Doc Clock: The Toasted Sandwich of Time
OK, here’s another one I’m not finishing immediately. I think I probably could beat it in a day — I’m about halfway through by levels — but I just don’t have the patience right now.
Doc Clock is a physics puzzler/platformer. Despite its time-travel theme, it isn’t in any way about time-travel puzzles. The overall goal involves finding the parts of a time machine so you can travel back to before a mistake you make in the very beginning, and it has a Braid-like rewind mechanic, and that’s it. As we observed in Toki Tori, though, a rewind mechanic doesn’t really need to fit in the fiction or theme; it fits comfortably in the realm of save/load and restart level functions. (Although “Toki Tori” is Japanese for “time bird”, so perhaps earlier iterations of the title fit the rewind into the story? The version I played didn’t really have a story, but I understand earlier versions did.)

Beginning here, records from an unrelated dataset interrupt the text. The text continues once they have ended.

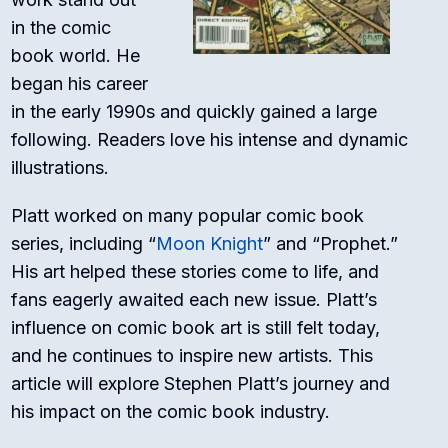
in the comic
book world. He
began his career
in the early 1990s and quickly gained a large
following. Readers love his intense and dynamic
illustrations.
Platt worked on many popular comic book
series, including “
Moon Knight
” and “Prophet.”
His art helped these stories come to life, and
fans eagerly awaited each new issue. Platt’s
influence on comic book art is still felt today,
and he continues to inspire new artists. This
article will explore Stephen Platt’s journey and
his impact on the comic book industry.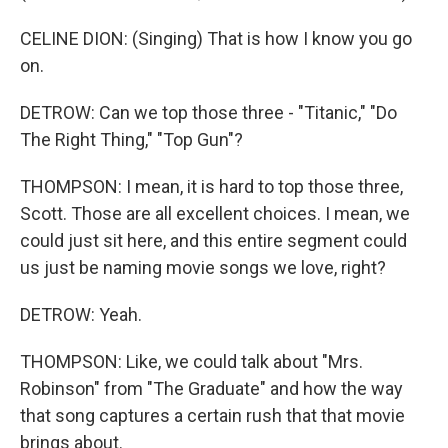
CELINE DION: (Singing) That is how I know you go
on.
DETROW: Can we top those three - "Titanic," "Do
The Right Thing," "Top Gun"?
THOMPSON: I mean, it is hard to top those three,
Scott. Those are all excellent choices. I mean, we
could just sit here, and this entire segment could
us just be naming movie songs we love, right?
DETROW: Yeah.
THOMPSON: Like, we could talk about "Mrs.
Robinson" from "The Graduate" and how the way
that song captures a certain rush that that movie
brings about.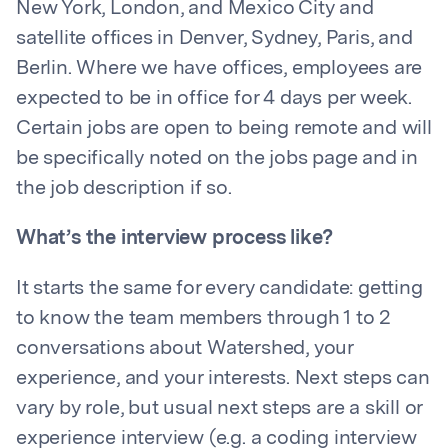
New York, London, and Mexico City and
satellite offices in Denver, Sydney, Paris, and
Berlin. Where we have offices, employees are
expected to be in office for 4 days per week.
Certain jobs are open to being remote and will
be specifically noted on the jobs page and in
the job description if so.
What’s the interview process like?
It starts the same for every candidate: getting
to know the team members through 1 to 2
conversations about Watershed, your
experience, and your interests. Next steps can
vary by role, but usual next steps are a skill or
experience interview (e.g. a coding interview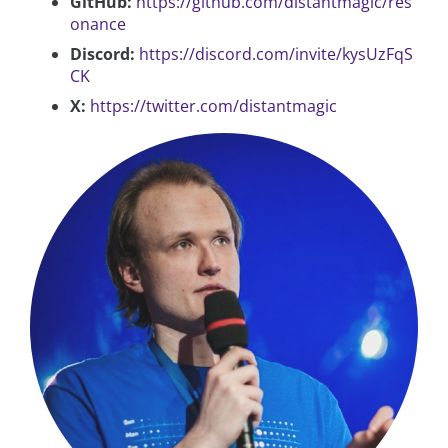
GitHub:
https://github.com/distantmagic/res
onance
Discord:
https://discord.com/invite/kysUzFqS
CK
X:
https://twitter.com/distantmagic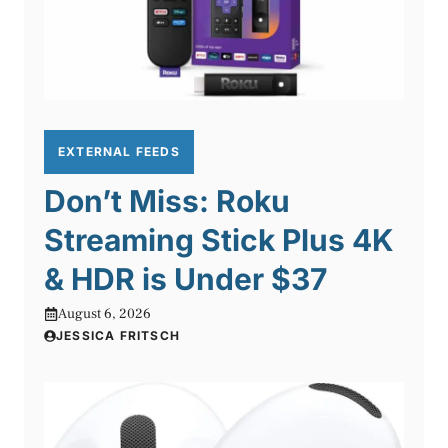
EXTERNAL FEEDS
Don’t Miss: Roku
Streaming Stick Plus 4K
& HDR is Under $37
August 6, 2026
JESSICA FRITSCH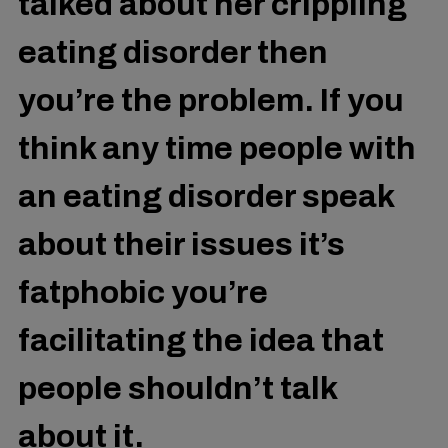
talked about her crippling
eating disorder then
you’re the problem. If you
think any time people with
an eating disorder speak
about their issues it’s
fatphobic you’re
facilitating the idea that
people shouldn’t talk
about it.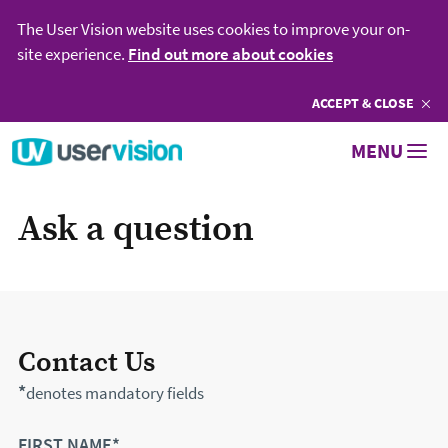
The User Vision website uses cookies to improve your on-
site experience.
Find out more about cookies
ACCEPT
COOKIES
& CLOSE
Go to User Vision homepage
MENU
Ask a question
Contact Us
*
denotes mandatory fields
FIRST NAME*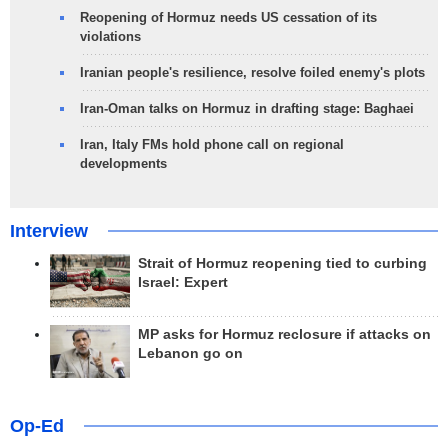
Reopening of Hormuz needs US cessation of its
violations
Iranian people's resilience, resolve foiled enemy's plots
Iran-Oman talks on Hormuz in drafting stage: Baghaei
Iran, Italy FMs hold phone call on regional
developments
Interview
Strait of Hormuz reopening tied to curbing
Israel: Expert
MP asks for Hormuz reclosure if attacks on
Lebanon go on
Op-Ed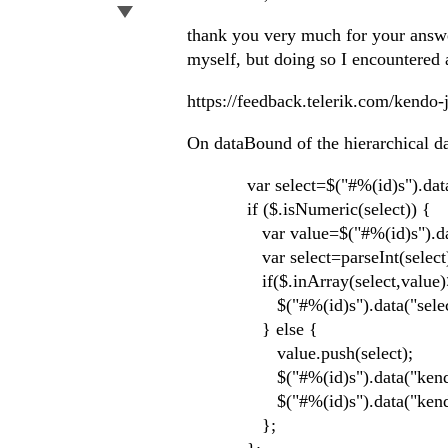
thank you very much for your answer
myself, but doing so I encountered
https://feedback.telerik.com/kendo-
On dataBound of the hierarchical dat
var select=$("#%(id)s").data("
if ($.isNumeric(select)) {
var value=$("#%(id)s").data(
var select=parseInt(select
if($.inArray(select,value)>
$("#%(id)s").data("select",
} else {
value.push(select);
$("#%(id)s").data("kendoDro
$("#%(id)s").data("kendoDro
};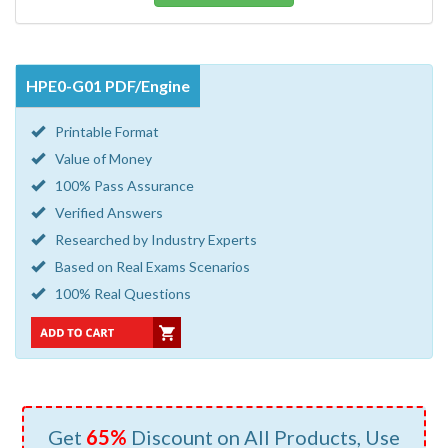
HPE0-G01 PDF/Engine
Printable Format
Value of Money
100% Pass Assurance
Verified Answers
Researched by Industry Experts
Based on Real Exams Scenarios
100% Real Questions
Get
65%
Discount on All Products, Use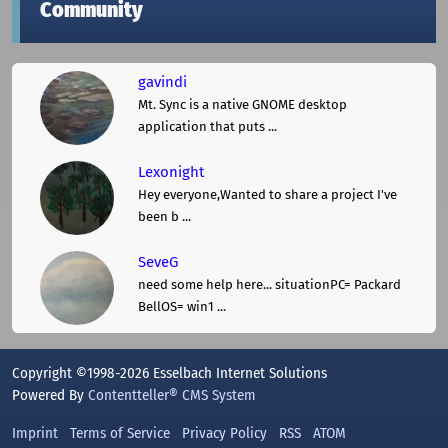
Community
gavindi
Mt. Sync is a native GNOME desktop
application that puts ...
Lexonight
Hey everyone,Wanted to share a project I've
been b ...
SeveG
need some help here... situationPC= Packard
BellOS= win1 ...
Copyright ©1998-2026 Esselbach Internet Solutions
Powered By
Contentteller® CMS System
Imprint
Terms of Service
Privacy Policy
RSS
ATOM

Instead, the game seems to be mostly about wacky vehicle customization, except for the first couple of levels, which are about planks: using planks to bridge gaps, rotating them to form inclined planes, attaching them together to form larger planks, etc. Vehicle customization is also about attaching grabbable objects together, and is very fiddly. You can attach components to your time-car at any point and at any angle, so getting that spring on just right so that it propels the vehicle onto a platform above you without overshooting can take multiple little adjustments — and each attempt involves a nontrivial recovery time, even with rewinding. The one problem I seem to have the most is stability: a lot of arrangements tend to flip over on their back in adverse conditions, like accelerating. You can fix this by attaching something heavy (like a sofa or a refrigerator) to the bottom of the vehicle, but that approach has problems of its own.
Anyway, I started this game thinking that it would be lynchpin puzzles, things with an “Aha!” factor, but it turns out to be all tinkering and adjustment and falling onto spikes because the irregular block you put over them is a few pixels away from a stable position. So I’ll get back to it some other day, when I’m in the mood for that sort of thing.